Hasan Basrî, bir çocuk ya da başkası için ağladığında şöyle derdi: “Al­lah’ın Yakup (a.s.)’ın üzüntüsünü kusur olarak saydığını hiç bilmem.

“Babalarına olanları görünce Yakup (a.s.)’ın çocuklarının kalpleri yumu­şadı ve ona acıyarak ve yumuşaklıkla: Yusuf u anıp duruyorsun. Böyle giderse hastalanıp kuvvetsiz düşecek ya da öleceksin. Yani, bu hal böyle devam ederse senin ölmenden ve helak olmandan korkuyoruz, dediler.

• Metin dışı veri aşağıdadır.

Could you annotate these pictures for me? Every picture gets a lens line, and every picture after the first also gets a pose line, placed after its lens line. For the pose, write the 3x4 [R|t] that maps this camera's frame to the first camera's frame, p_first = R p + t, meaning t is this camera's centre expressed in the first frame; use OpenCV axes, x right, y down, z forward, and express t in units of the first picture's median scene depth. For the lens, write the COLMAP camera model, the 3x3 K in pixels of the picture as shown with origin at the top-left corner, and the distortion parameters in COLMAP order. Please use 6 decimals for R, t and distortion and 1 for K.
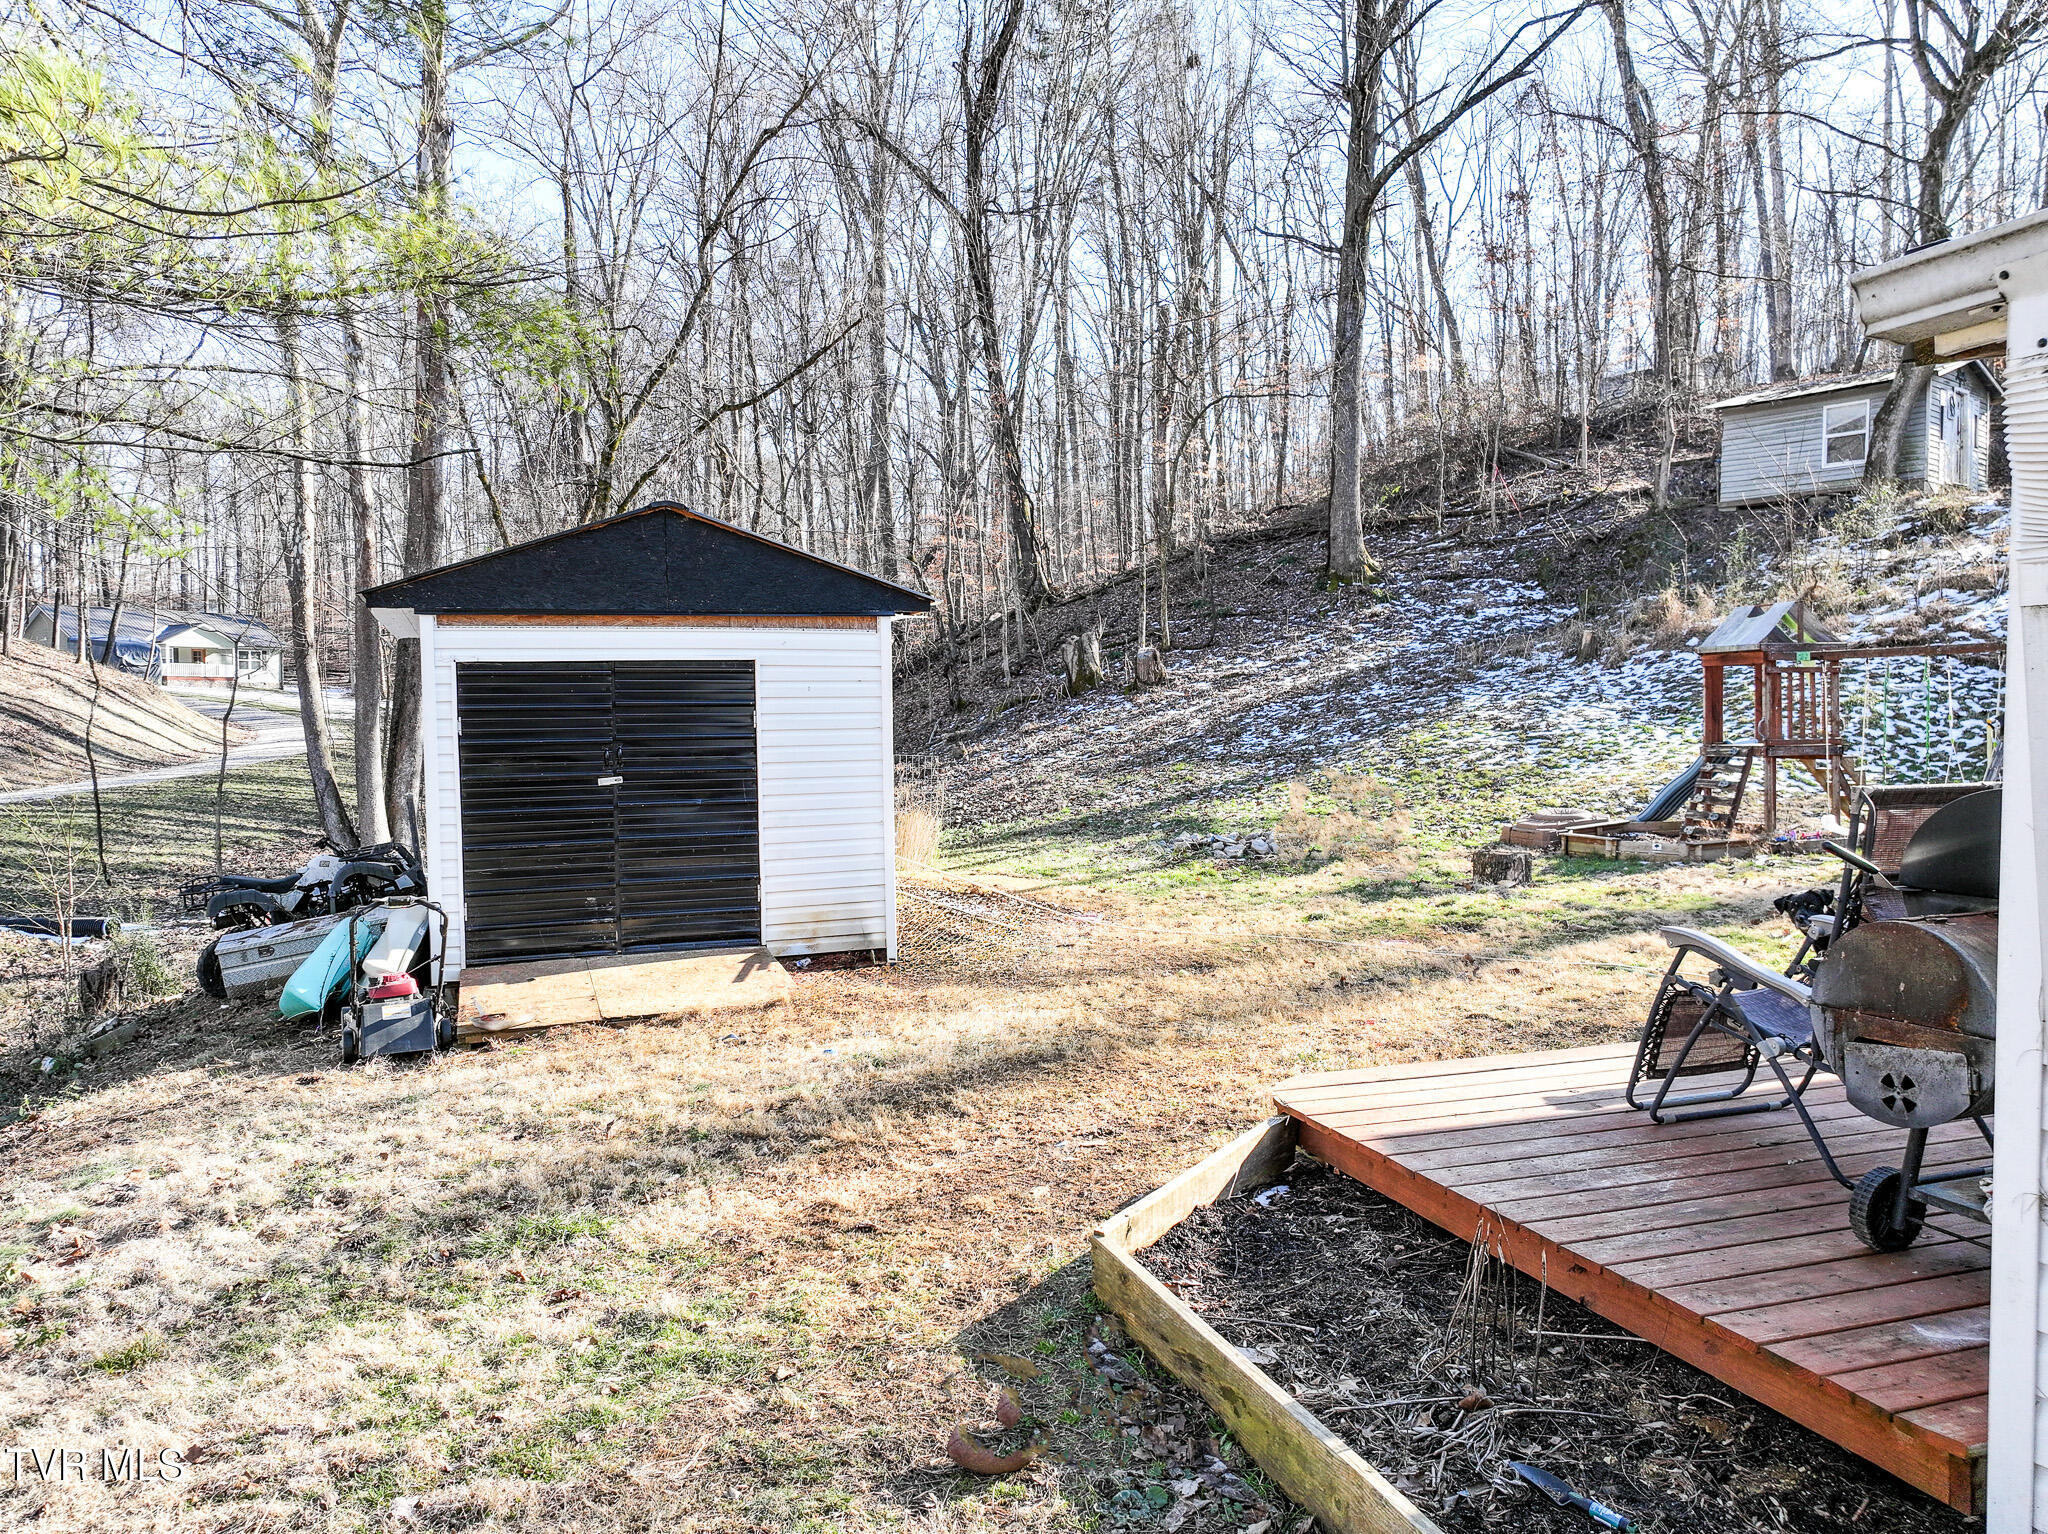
lens RADIAL K [[1437.7, 0, 1021.3], [0, 1437.7, 760.7], [0, 0, 1]] dist [-0.004854, 0.015132]
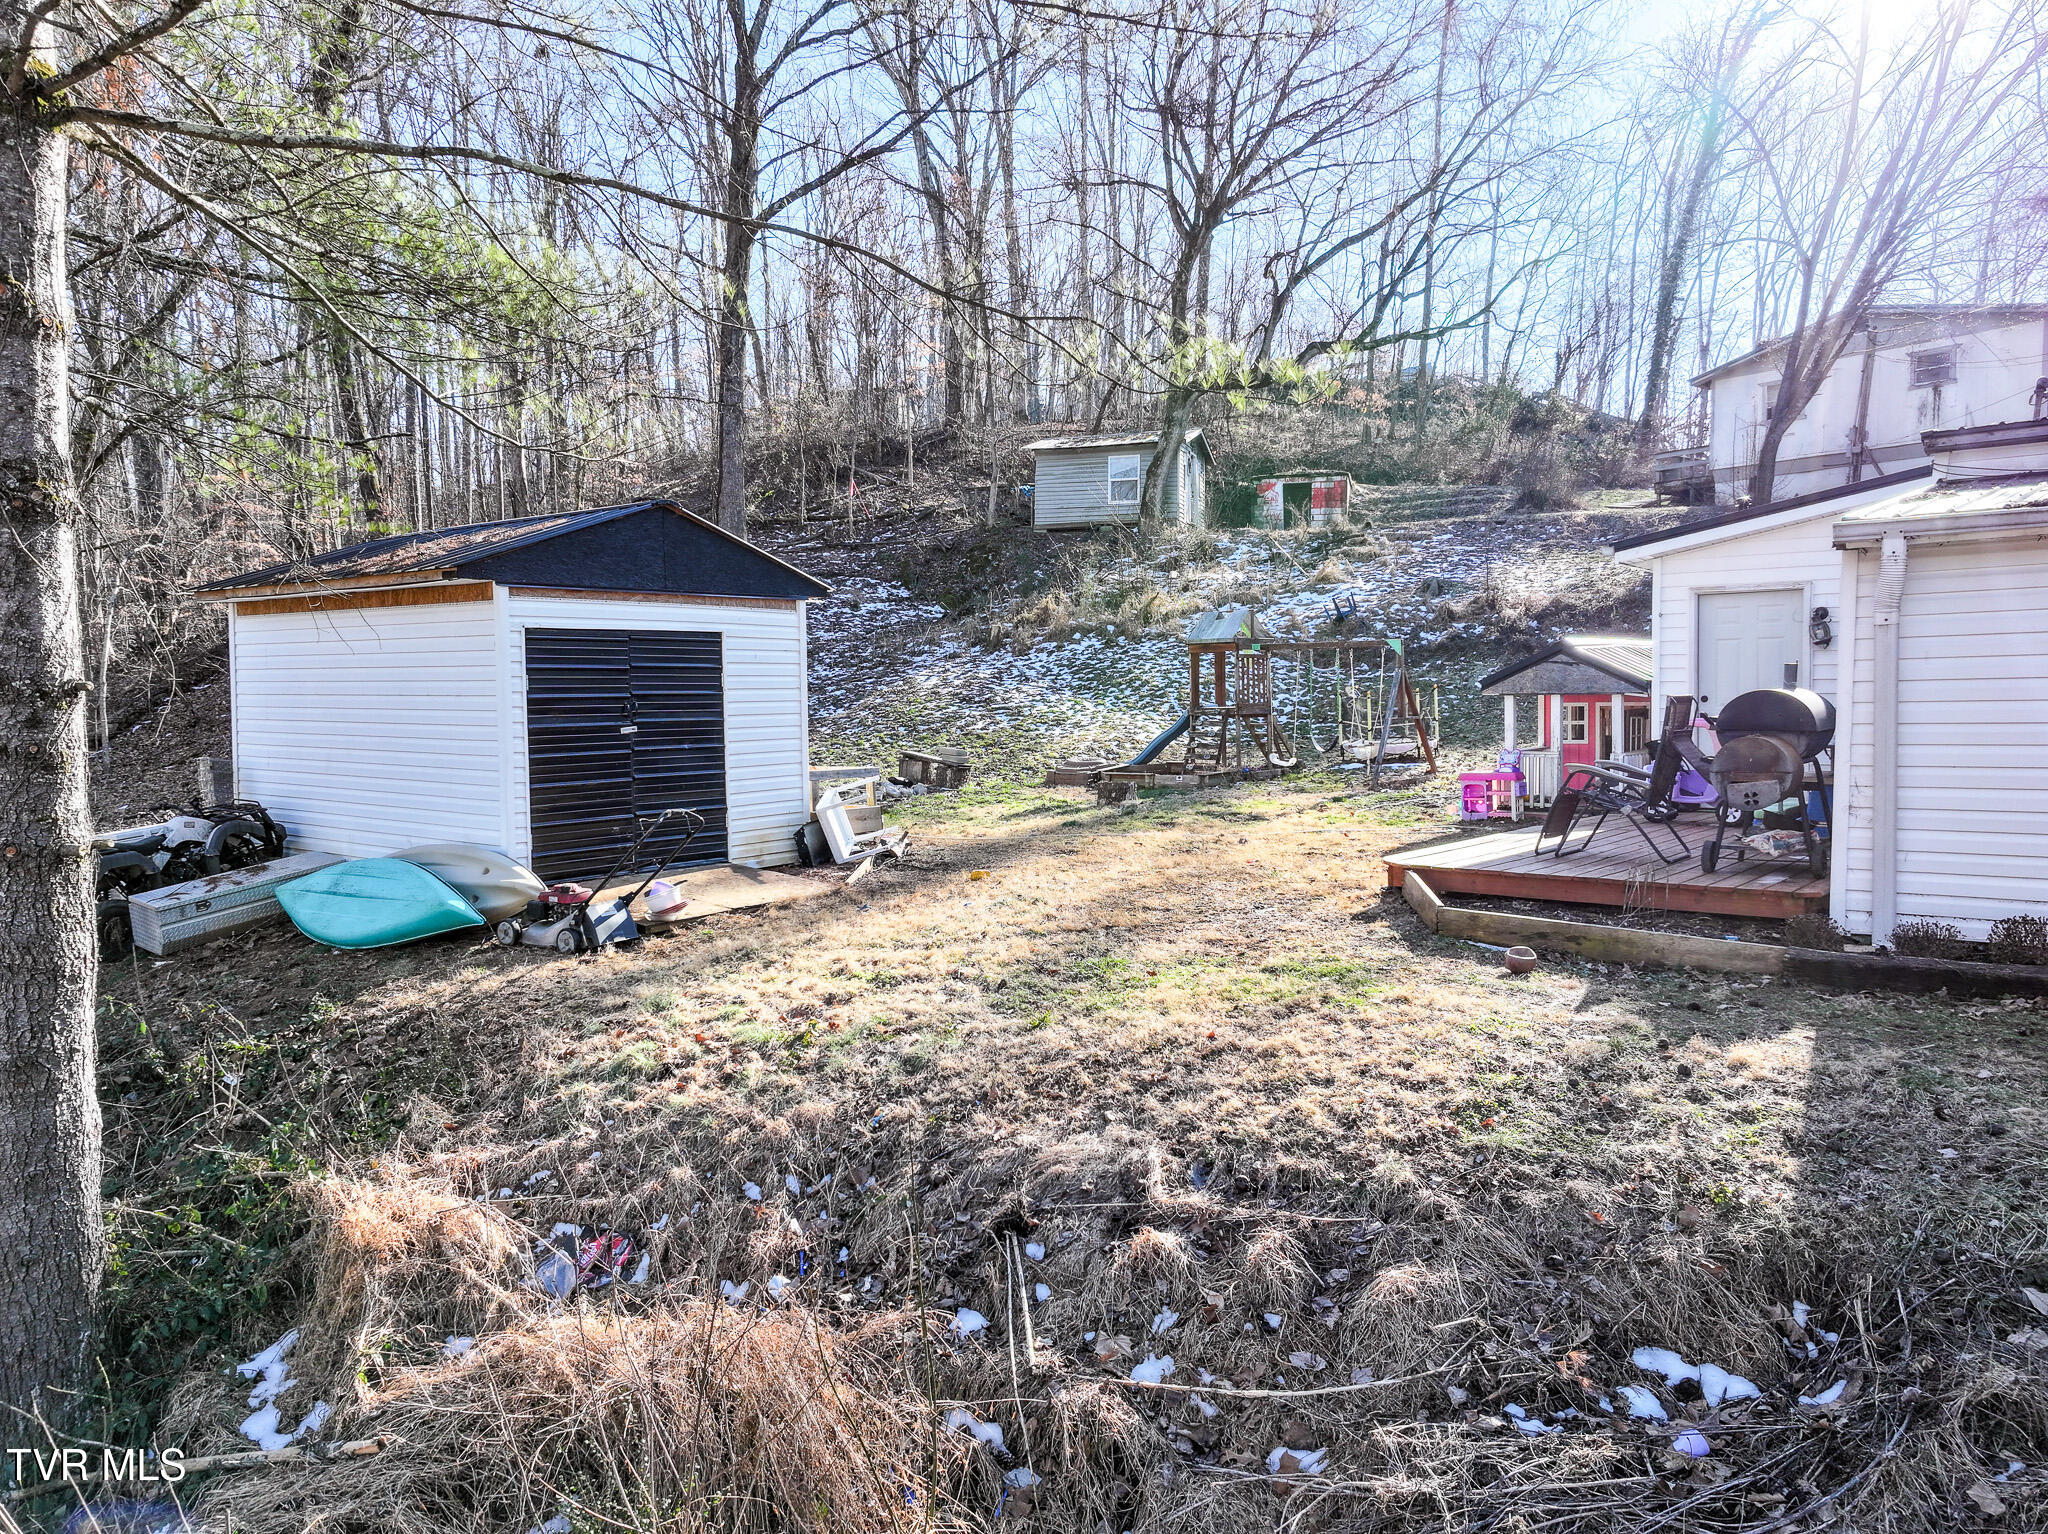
lens RADIAL K [[1437.7, 0, 1021.3], [0, 1437.7, 762.3], [0, 0, 1]] dist [-0.004854, 0.015132]
pose [[0.851128, -0.022192, 0.524490, -0.292249], [0.017553, 0.999750, 0.013816, 0.013991], [-0.524665, -0.002553, 0.851305, -0.088975]]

Yakup (a.s.), onların bu sözlerine şöyle cevap verdi: “Ben üzüntümü sizden birine veya bir başkasına açmam. Ancak onu ve içinde bulunduğum durumu, dua ederek ve sığınarak Allah’a açarım. Benimle ve dertlerimle uğraşmayın. Allah katından sizin bilmediklerinizi bilirim. O’ndan her iyiliği umuyorum. Çünkü ben, O’nun ihsanından, rahmetinden ve O’na karşı beslediğim güzel zandan biliyorum ki O, ummadığım şekilde beni feraha çıkaracaktır.” Rivayet edilmiştir ki Yakup (a.s.), Azrail (a.s.)’i rüyasında görür ve ona “Yusuf un canını aldın mı?” diye sorar. Bunun üzerine Azrail “Vallahi, almadım. O hayattadır, onu iste” der

İbni Abbâs (r.a.) 86. ayetini şöyle tefsir eder: “Ben, Yusuf un rüyasının doğ­ru olduğunu ve Allah’ın mutlaka onu gerçekleştireceğini bilirim.

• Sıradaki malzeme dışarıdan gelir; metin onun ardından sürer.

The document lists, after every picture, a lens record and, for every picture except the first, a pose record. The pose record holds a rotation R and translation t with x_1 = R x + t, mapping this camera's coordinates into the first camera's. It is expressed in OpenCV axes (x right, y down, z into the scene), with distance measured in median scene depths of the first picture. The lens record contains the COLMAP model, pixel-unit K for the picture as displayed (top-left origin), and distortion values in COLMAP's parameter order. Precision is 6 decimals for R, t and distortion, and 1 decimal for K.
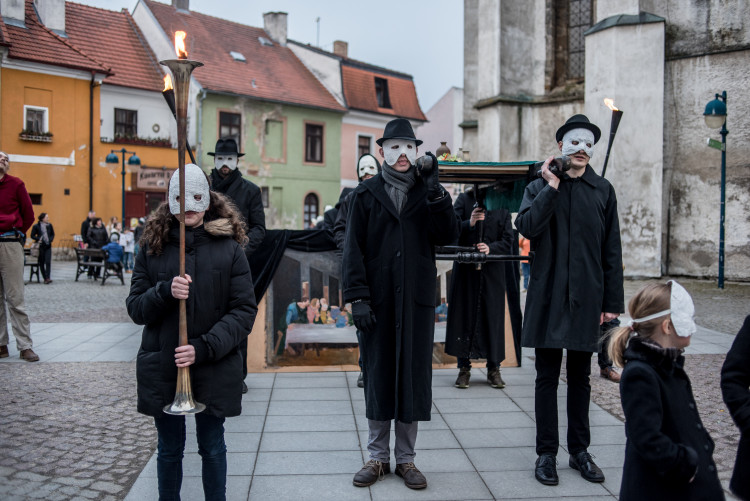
lens RADIAL K [[756.5, 0, 378.4], [0, 756.5, 247.7], [0, 0, 1]] dist [-0.091275, 0.104209]
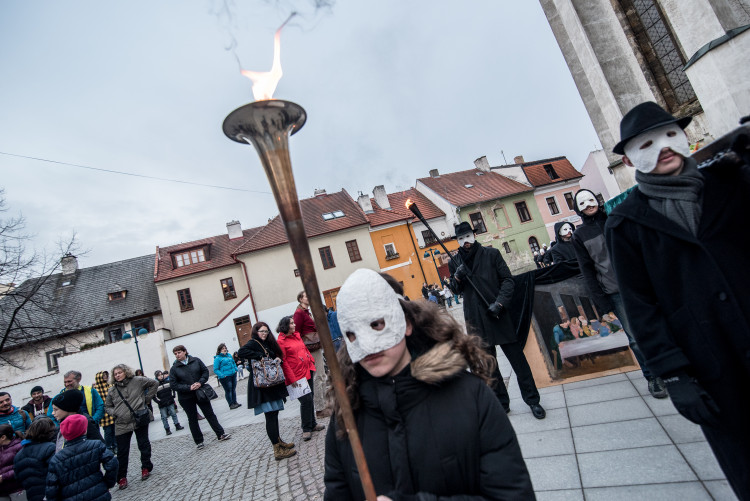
lens RADIAL K [[350.8, 0, 375.0], [0, 350.8, 250.5], [0, 0, 1]] dist [-0.016463, 0.001202]
pose [[0.817941, -0.329868, -0.471338, -0.010366], [0.284085, 0.944021, -0.167689, -0.007651], [0.500268, 0.003260, 0.865864, 0.080833]]
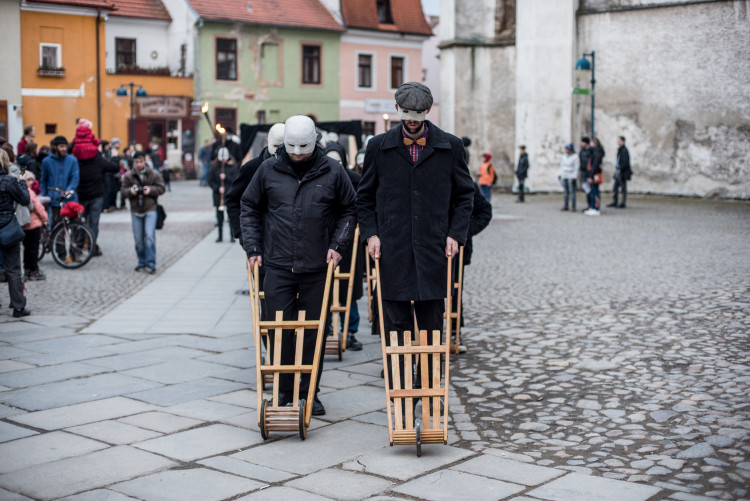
lens RADIAL K [[1083.9, 0, 375.0], [0, 1083.9, 250.5], [0, 0, 1]] dist [-0.119739, 0.104782]
pose [[0.998339, -0.004327, -0.057450, 0.100238], [0.008461, 0.997374, 0.071923, 0.003264], [0.056988, -0.072289, 0.995754, -0.534662]]
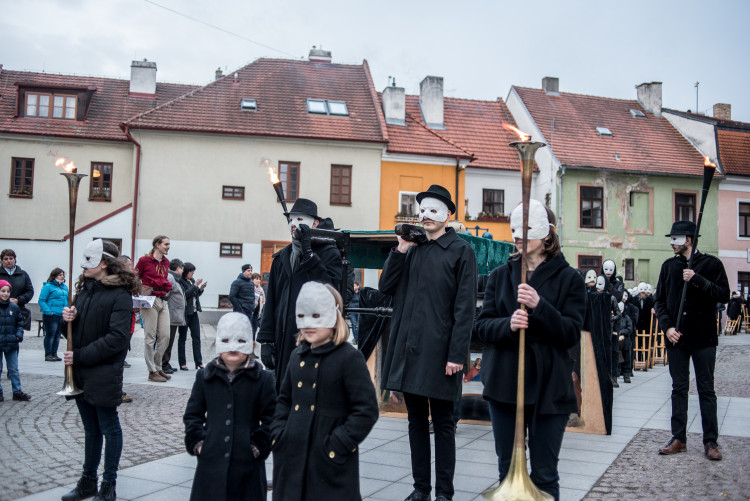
lens RADIAL K [[756.5, 0, 378.4], [0, 756.5, 247.7], [0, 0, 1]] dist [-0.091275, 0.104209]
pose [[0.848151, -0.024095, -0.529206, 0.109876], [-0.028458, 0.995450, -0.090932, 0.003160], [0.528989, 0.092185, 0.843607, 0.000002]]
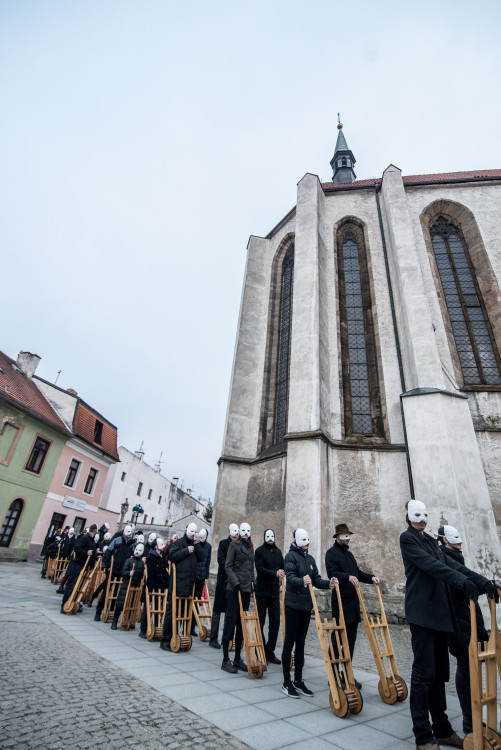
lens RADIAL K [[350.8, 0, 250.5], [0, 350.8, 375.0], [0, 0, 1]] dist [-0.016463, 0.001202]
pose [[0.806917, 0.337556, 0.484707, -0.159647], [-0.067234, 0.867770, -0.492398, -0.004420], [-0.586825, 0.364735, 0.722914, 0.487790]]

“Ey Oğullarım!” Mısır’a “gidin, Yusuf ve kardeşini” Bünyamin’in haberleri­ni “arayın” öğrenin. “Tehassur” Aramak hayırlı iş için “Tecessüs” (Araştırmak) ise kötü işler için kullanılır. Yakup (a.s.) da çocuklarına kardeşlerini aramaları için Mısır’a gitmelerini teklif edip onlara Allah’ın kendilerini feraha çıkaraca­ğından ve üzüntülerini gidereceğinden ümitlerini kesmemelerini ve amaçladık­ları işte hiçbir zaman Allah’dan ye’se düşmemelerini tavsiye etti. Zira bilerek Allah’ın kudret ve rahmetini inkâr eden ve Allah’ın kulları hususundaki hik­metinden câhil olan kâfirlerden başka hiç kimse Allah’ın rahmetinden ümidini kesmez. Müminler ise Allah’ın rahmetinden, sıkıntılardan kurtaracağından ve zorlukları gidereceğinden asla ümitlerini kesmezler

İbni Abbâs (r.a.) şöyle der “Muhakkak ki müminler, Allah’dan devamlı hayır üzeredirler. Sıkıntıdayken rahmetini umar, ferah içindeyken O’na hamdederler.